A “note list” file is generated from the raw transcription and lyric files using a custom script, and is designed to be machine-readable. The output file represents each melody as a list of note statements. Here is the note list for the above excerpt:


    4.0000 4.0625 60 0 0 UP[1]
    4.1875 4.2500 64 4 0 TO[1]
    4.2500 4.3750 62 2 1 MIGHTY[1]
    4.3750 4.5000 60 0 0 MIGHTY[2]
    4.5000 4.6250 57 9 1 LONDON[1]
    4.6250 4.7500 55 7 0 LONDON[2]
    4.7500 4.8750 52 4 1 CAME[1]
    4.8750 4.9375 53 5 0 AN[1]
    4.9375 5.1250 55 7 1 IRISH[1]
    5.1250 5.2500 57 9 0 IRISH[2]
    5.2500 5.3750 55 7 1 MAN[1]
    5.3750 5.5000 52 4 0 ONE[1]
    5.5000 5.7500 55 7 1 DAY[1]

Each line contains six values:

The first value is a zero-based floating point number representing the time point of the note's onset relative to the beginning of the song. The measure is the basic unit, with decimals representing divisions of the measure. For example, 5.2500 means the second quarter-note beat of the sixth measure.
The second value is the offset of the note. Again, the measure is the unit, with decimals representing fractions of the measure.
The third value is the MIDI number of the note (following the usual convention of middle C = 60).
The fourth value is the note's chromatic scale degree integer (tonic=0; leading tone=11).
The fifth value is the lexical stress of the syllable, with 1 being stressed, and 0 being unstressed.
The sixth value is the syllable itself. For example, MIGHTY[2] refers to the second syllable of the word “mighty.”

Syllabic stress values are calculated by mapping each syllable from the lyric file to one of three stress values according to the Carnegie Mellon University Pronouncing Dictionary: 0 for unstressed syllables (to-ma-to), 1 for stressed syllables (to-ma-to), and 2 for syllables with secondary stress (to-ma-to). Following the convention of prior studies, all monosyllabic function words (such as articles, pronouns, and prepositions) are assigned an unstressed syllable, and 2's are converted to 1's, i.e. treated as stressed syllables.

In order to create a one-to-one relationship between notes and syllables, note lists only include the first note of a melisma.

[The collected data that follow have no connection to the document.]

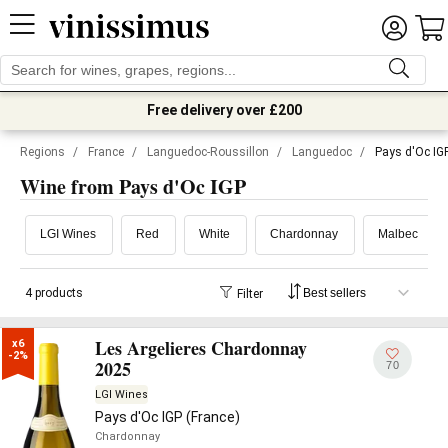
Free delivery over £200
Regions
/
France
/
Languedoc-Roussillon
/
Languedoc
/
Pays d'Oc IG
Wine from Pays d'Oc IGP
LGI Wines
Red
White
Chardonnay
Malbec
4 products
Filter
Les Argelieres Chardonnay
x6

-2%
2025
70
LGI Wines
Pays d'Oc IGP (France)
Chardonnay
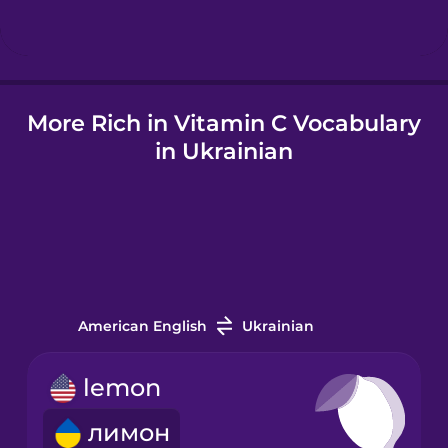
Icelandic
More Rich in Vitamin C Vocabulary
Igbo
in Ukrainian
Indonesian
Irish
Japanese
American English
Ukrainian
Korean
lemon
лимон
Mandarin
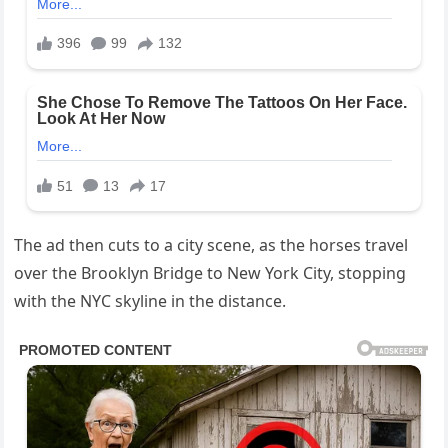
The ad then cuts to a city scene, as the horses travel
over the Brooklyn Bridge to New York City, stopping
with the NYC skyline in the distance.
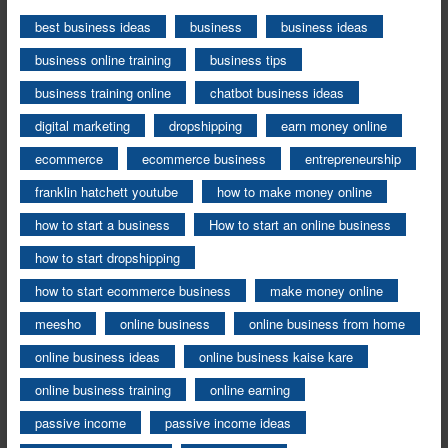
best business ideas
business
business ideas
business online training
business tips
business training online
chatbot business ideas
digital marketing
dropshipping
earn money online
ecommerce
ecommerce business
entrepreneurship
franklin hatchett youtube
how to make money online
how to start a business
How to start an online business
how to start dropshipping
how to start ecommerce business
make money online
meesho
online business
online business from home
online business ideas
online business kaise kare
online business training
online earning
passive income
passive income ideas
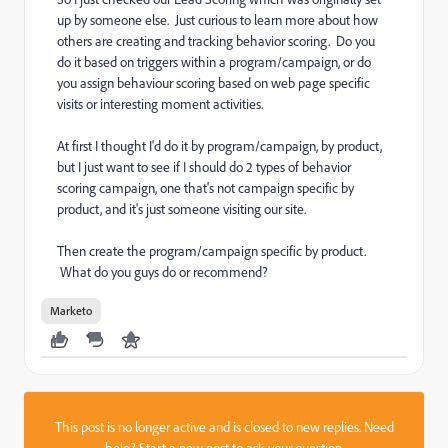
up by someone else. Just curious to learn more about how
others are creating and tracking behavior scoring. Do you
do it based on triggers within a program/campaign, or do
you assign behaviour scoring based on web page specific
visits or interesting moment activities.
At first I thought I'd do it by program/campaign, by product,
but I just want to see if I should do 2 types of behavior
scoring campaign, one that's not campaign specific by
product, and it's just someone visiting our site.
Then create the program/campaign specific by product.
What do you guys do or recommend?
Marketo
This post is no longer active and is closed to new replies. Need
help?
Start a new post
to ask your question.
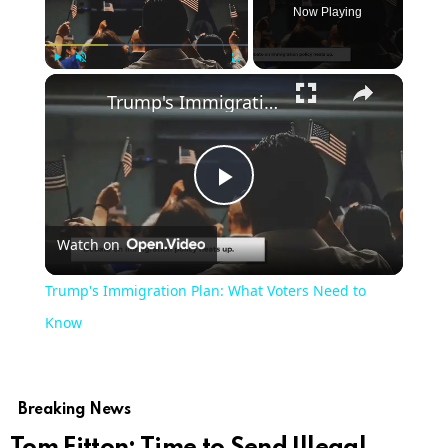
Now Playing
Play
Unmute
Fullscreen
Trump's Immigration Plan: What Voters Need to Know
Play
Watch on
Video
Trump's Immigration Plan: What Voters Need to
Know
Breaking News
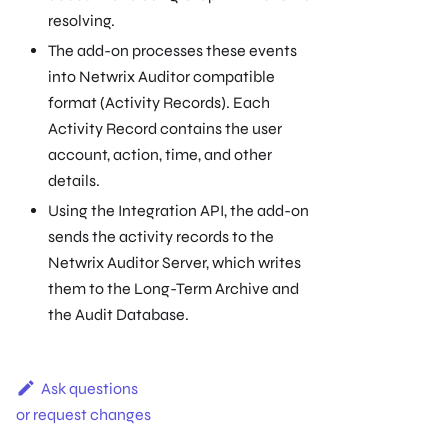
resolving.
The add-on processes these events
into Netwrix Auditor compatible
format (Activity Records). Each
Activity Record contains the user
account, action, time, and other
details.
Using the Integration API, the add-on
sends the activity records to the
Netwrix Auditor Server, which writes
them to the Long-Term Archive and
the Audit Database.
Ask questions
or request changes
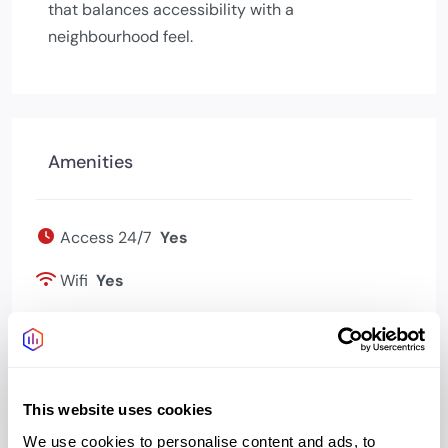
that balances accessibility with a
neighbourhood feel.
Amenities
Access 24/7
Yes
Wifi
Yes
Bookable meeting
Yes
rooms
Kitchen
Yes
This website uses cookies
We use cookies to personalise content and ads, to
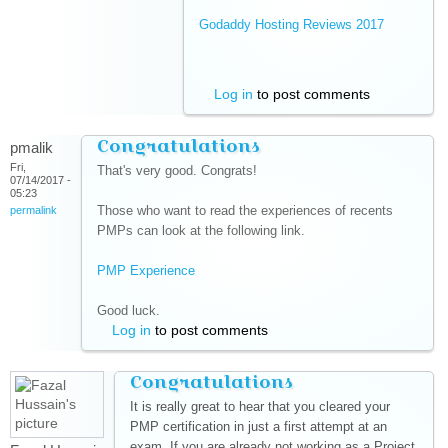
Godaddy Hosting Reviews 2017
(link is
external)
Log in
to post comments
Congratulations
pmalik
Fri,
That's very good. Congrats!
07/14/2017 -
05:23
Those who want to read the experiences of recents
permalink
PMPs can look at the following link.
PMP Experience
(link is external)
Good luck.
Log in
to post comments
Congratulations
It is really great to hear that you cleared your
PMP certification in just a first attempt at an
exam. If you are already not working as a Project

N.B.: Several of the songs in the corpus (especially in the very early years of the century) contain lyrics that are negative and offensive towards African-Americans. While we apologize for this, we felt it was best to maintain objective, consistent criteria in selecting the corpus. Many popular songs from the very early 1900s contain racist lyrics, and we did not wish to deny this problematic aspect of American musical history.